I need to find the line with first occurrence of a pattern, then I need to replace the whole line with a completely new one.
I found this command that replaces the first occurrence of a pattern, but not the whole line:
sed -e "0,/something/ s//other-thing/" <in.txt >out.txt
If in.txt is
one two three
four something
five six
something seven
As a result I get in out.txt:
one two three
four other-thing
five six
something seven
However, when I try to modify this code to replace the whole line, as follows:
sed -e "0,/something/ c\COMPLETE NEW LINE" <in.txt >out.txt
This is what I get in out.txt:
COMPLETE NEW LINE
five six
something seven
Do you have any idea why the first line is lost?

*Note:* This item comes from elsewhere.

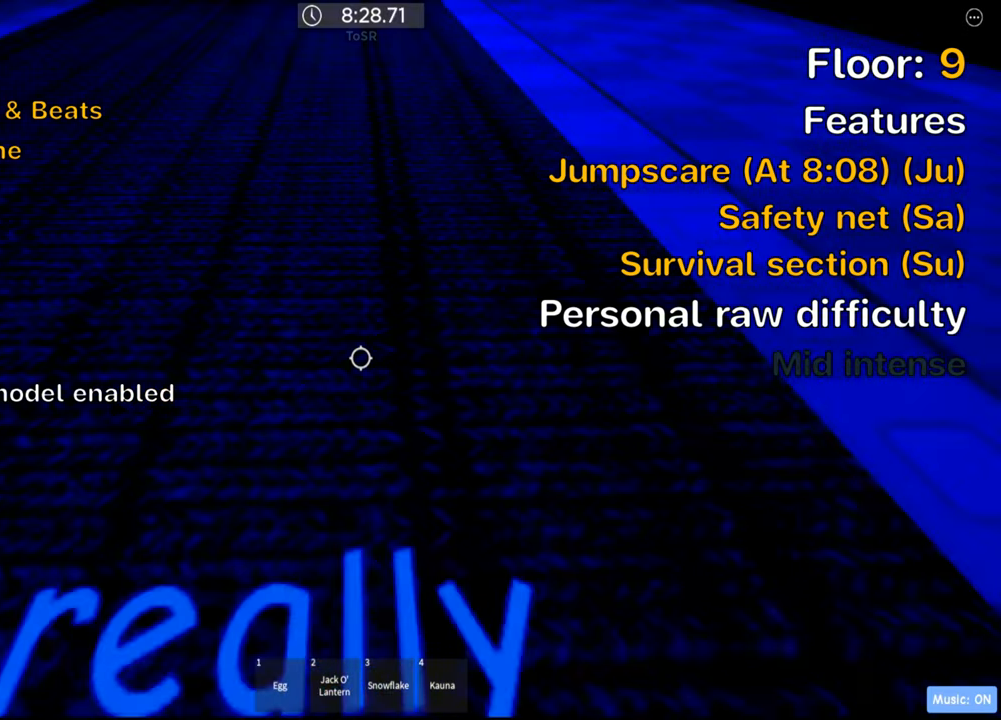
{"keys": [], "events": [[67, "shift", "down"], [83, "w", "up"], [217, "shift", "up"], [300, "shift", "down"], [433, "shift", "up"]]}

The c\ command deletes all lines between and inclusive the first matching address through the second matching address, when used with 2 addresses, and prints out the text specified following the c\ upon matching the second address. If there is no line matching the second address in the input, it just deletes all lines (inclusively) between the first matching address through the last line. Since you want to replace one line only, you shouldn't use the c\ command on an address range. The c\ is immediately followed by a new-line character in normal usage.
The 0,/regexp/ address range is a GNU sed extension, which will try to match regexp in the first input line too, which is different from 1,/regexp/ in that aspect. So, the correct command in GNU sed could be
sed '0,/something/{/something/c\
COMPLETE NEW LINE
}' < in.txt
or simplified as pointed out by Sundeep
sed '0,/something/{//c\
COMPLETE NEW LINE
}' < in.txt
or a one-liner,
sed -e '0,/something/{//cCOMPLETE NEW LINE' -e '}' < in.txt
if a literal new-line character is not desirable.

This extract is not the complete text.